If the Israeli government fears the administration's activism when it comes
to Syria, it is far more concerned about U.S. passivity over Iran's alleged
nuclear weapons program. This is particularly so in light of recent threats
against the Jewish state by Tehran's new president, Mahmoud Ahmadinejad, and
an Israeli military intelligence assessment that such a program could become
irreversible as early as next March.
At last month's talks, Israeli officials reportedly reproached their U.S. interlocutors
for agreeing to delay an effort to press the board of the International Atomic
Energy Agency (IAEA) to refer Iran to the UN Security Council for possible sanctions
in light of a previous IAEA finding that Tehran had withheld information about
its nuclear program
Washington instead agreed to delay a campaign to bring the issue to the Security
Council in order to permit the so-called EU-3 (France, Germany, and Britain)
to present a Russian proposal to resolve the current standoff over Iran's uranium
enrichment plans.
Israel's complaints coincided with an extremely rare public criticism of the
administration by the chief Zionist lobby in Washington, the American Israeli
Public Affairs Committee. The group, which is particularly powerful in Congress,
warned that further delay "poses a severe danger to the United States and
our allies, and puts America and our interests at risk."

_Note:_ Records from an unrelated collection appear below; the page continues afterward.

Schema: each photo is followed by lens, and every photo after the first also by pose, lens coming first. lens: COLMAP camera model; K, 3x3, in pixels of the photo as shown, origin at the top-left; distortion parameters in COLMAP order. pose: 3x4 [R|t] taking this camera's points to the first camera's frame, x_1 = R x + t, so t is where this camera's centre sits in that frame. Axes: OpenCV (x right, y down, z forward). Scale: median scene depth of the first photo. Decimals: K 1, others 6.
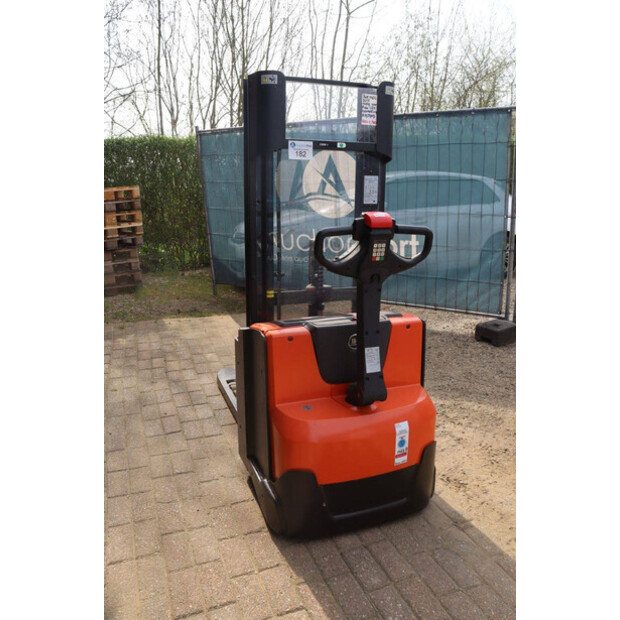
lens RADIAL K [[508.2, 0, 312.1], [0, 508.2, 309.6], [0, 0, 1]] dist [-0.135143, 0.084209]
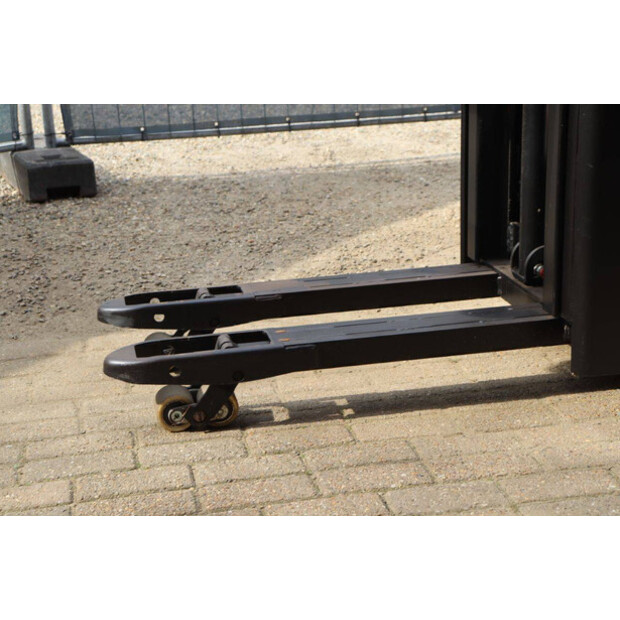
lens RADIAL K [[1198.5, 0, 308.2], [0, 1198.5, 306.2], [0, 0, 1]] dist [0.259807, 0.000000]
pose [[0.167522, -0.295031, 0.940688, -1.329526], [0.282650, 0.928489, 0.240869, -0.087256], [-0.944481, 0.225535, 0.238933, 1.150242]]
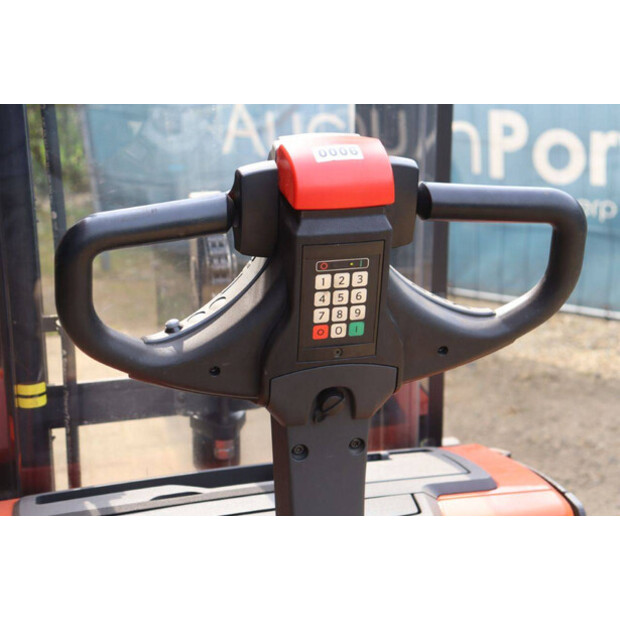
lens RADIAL K [[1173.6, 0, 314.7], [0, 1173.6, 310.9], [0, 0, 1]] dist [0.274987, 0.000000]
pose [[0.995317, 0.010027, -0.096141, 0.150145], [-0.005704, 0.998965, 0.045133, -0.117802], [0.096494, -0.044373, 0.994344, 0.381542]]
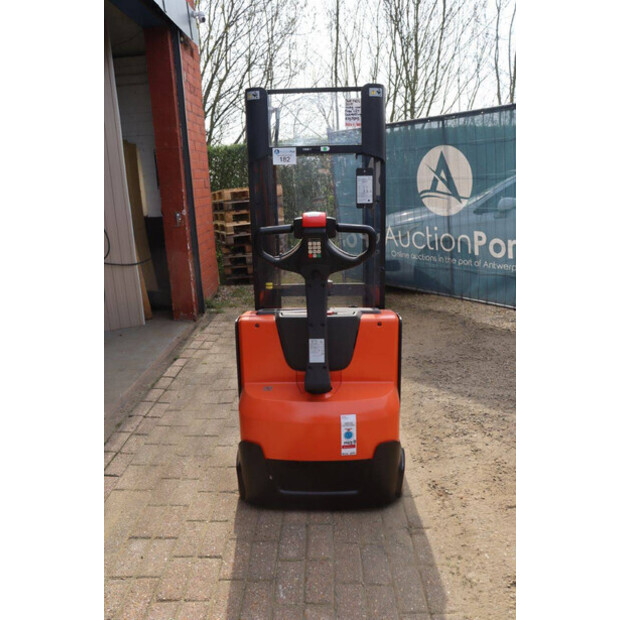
lens RADIAL K [[508.2, 0, 309.2], [0, 508.2, 308.7], [0, 0, 1]] dist [-0.135143, 0.084209]
pose [[0.915859, 0.065389, -0.396140, 0.478666], [-0.062835, 0.997835, 0.019434, -0.008137], [0.396553, 0.007092, 0.917984, 0.011593]]
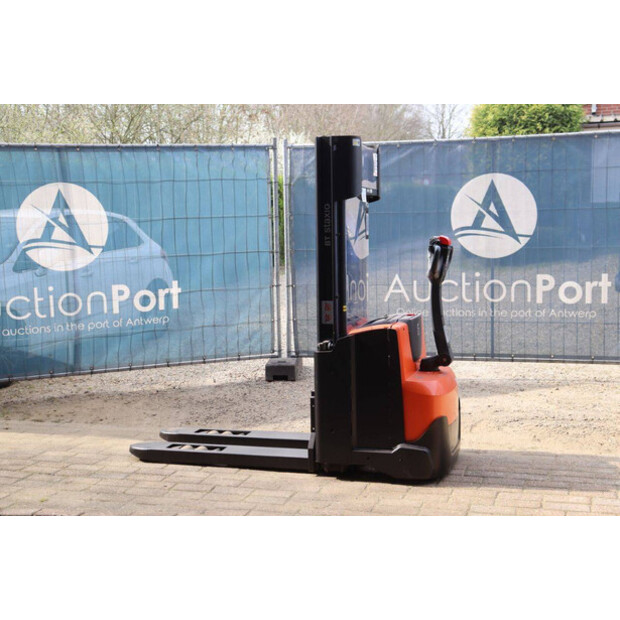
lens RADIAL K [[889.4, 0, 313.8], [0, 889.4, 305.2], [0, 0, 1]] dist [0.063266, 0.000000]
pose [[0.611379, -0.089434, 0.786268, -1.944065], [0.218455, 0.974057, -0.059071, 0.080830], [-0.760587, 0.207879, 0.615055, -0.277410]]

The Israelis were particularly taken aback, according to The Forward,
by the administration's failure to vigorously object to a recent Russian deal
to sell Tehran more than one billion dollars worth of anti-aircraft missiles,
"which could be used to help Iran protect its nuclear facilities against
a possible air strike."
They were also displeased by the announcement that the U.S. ambassador in Baghdad,
Zalmay Khalilzad, has received presidential authority to resume direct talks
with Iran about its interests and activities in Iraq that were cut off by administration
hardliners two and a half years ago.
The Israelis and their supporters in the U.S. fear that Washington's need for
Tehran's cooperation in stabilizing Iraq and thus permitting most U.S. forces
there to withdraw over the next year has weakened the administration's leverage
to push for stronger action against Iran on the nuclear issue, even as it continues
to insist that Iran's acquisition of a nuclear weapons capability is "unacceptable."